**Task directions**: Pick up the passage on the regulatory burden placed on schools and carry it on from its final sentence.

Anastasia De Waal, 31 October 2008

‘Schools hit by more “ministerial fiddling” than any other public sector’ reports the Times Educational Supplement (TES) today. Reporting the findings of a recent parliamentary committee, the TES reveals that in just a single year, schools were on the receiving end of 135 new curriculum regulations.


The committee, the House of Lords Merits of Statutory Instruments Committee, looked into the last legislative session, 2006-07, and found that the Department for Education and Skills (pre ‘Department for Children Schools and Families’ (DCSF) days) compared very badly to other departments when it came to regulatory burden. Not only were schools inundated but the time-frame within which they were to implement directives was extremely short:
‘We were concerned by the volume of statutory instruments laid by the DCSF in August 2007, required to be put into effect by the time the new term started,’ the committee’s preliminary report states.
One of the major concerns about constant new regulation is the amount of paperwork it entails. In an environment where the main activity is, theoretically, teaching, bureaucratic inundation is an especially unwelcome distraction. When the time-scale is narrow, this makes the bureaucratic burden even more difficult for schools to negotiate.

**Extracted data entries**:
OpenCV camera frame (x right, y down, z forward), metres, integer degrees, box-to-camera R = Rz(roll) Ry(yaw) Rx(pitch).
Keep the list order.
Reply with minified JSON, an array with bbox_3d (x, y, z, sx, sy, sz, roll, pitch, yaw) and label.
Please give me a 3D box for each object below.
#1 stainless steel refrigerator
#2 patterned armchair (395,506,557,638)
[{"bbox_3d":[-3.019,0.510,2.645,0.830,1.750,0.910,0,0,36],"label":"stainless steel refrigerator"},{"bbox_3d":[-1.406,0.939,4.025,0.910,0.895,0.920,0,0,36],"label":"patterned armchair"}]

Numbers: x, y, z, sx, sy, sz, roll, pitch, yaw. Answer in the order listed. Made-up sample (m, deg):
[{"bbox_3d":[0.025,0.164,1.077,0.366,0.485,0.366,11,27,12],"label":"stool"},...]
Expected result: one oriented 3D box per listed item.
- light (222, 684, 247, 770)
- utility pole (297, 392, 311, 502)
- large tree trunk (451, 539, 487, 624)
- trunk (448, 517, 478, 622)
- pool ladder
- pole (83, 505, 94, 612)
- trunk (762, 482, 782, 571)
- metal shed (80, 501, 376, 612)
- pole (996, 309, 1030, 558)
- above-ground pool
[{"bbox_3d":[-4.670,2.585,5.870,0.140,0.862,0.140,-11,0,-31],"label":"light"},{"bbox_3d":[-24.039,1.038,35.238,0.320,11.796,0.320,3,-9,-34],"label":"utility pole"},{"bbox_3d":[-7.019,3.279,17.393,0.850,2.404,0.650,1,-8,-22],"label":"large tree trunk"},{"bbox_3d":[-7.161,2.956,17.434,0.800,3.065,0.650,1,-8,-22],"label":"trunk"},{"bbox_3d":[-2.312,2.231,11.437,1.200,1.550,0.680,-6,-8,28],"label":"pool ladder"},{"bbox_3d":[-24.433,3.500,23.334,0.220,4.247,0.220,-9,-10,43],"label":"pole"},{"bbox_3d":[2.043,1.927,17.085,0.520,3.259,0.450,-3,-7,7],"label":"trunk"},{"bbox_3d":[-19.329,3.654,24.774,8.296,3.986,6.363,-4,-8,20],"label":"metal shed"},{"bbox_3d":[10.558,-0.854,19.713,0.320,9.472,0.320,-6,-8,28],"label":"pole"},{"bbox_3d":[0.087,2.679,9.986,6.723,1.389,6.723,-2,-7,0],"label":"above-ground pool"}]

**Expected output**:
The other problem of course with constant changes in regulation is that they so often, in education at least, involved getting rid of previous arrangements. Many a teacher has been highly frustrated by not only having to incorporate something new, and with little time to do so, in their already over-crowded schedule, but also having to get rid of an existing strategy or make a total u-turn. Clearly this is highly problematic for pupils, where continuity is key and inconsistency is potential disastrous. Whilst teaching I remember that this would happen regularly, from having to introduce a new teaching strategy to a new vital form of documenting teaching activity. One small but typical example, was when the deputy head stuck his head around the door of my Year 2 classroom one morning: ‘Oh, apparently we’re not supposed to write ‘WILF’ (What I’m Looking For’, a key learning points guide for pupils) on the board anymore, you’d better get rid of it.’ And that was that, despite the fact that it was a strategy which worked very well for my class. (It’s worth noting that why doing the ‘right’ thing by Whitehall mattered particularly that day was because local authority school improvement advisers were coming in.)
We know very well, from academic research, teacher surveys and just visiting classrooms that a huge hamper to teaching, negatively affecting not just teacher morale but whether they actually stick around or not, is the endless raft of ever-changing directives. So a ‘WILF’ for the DCSF: a reduction in the regulation flow – of about 99 per cent.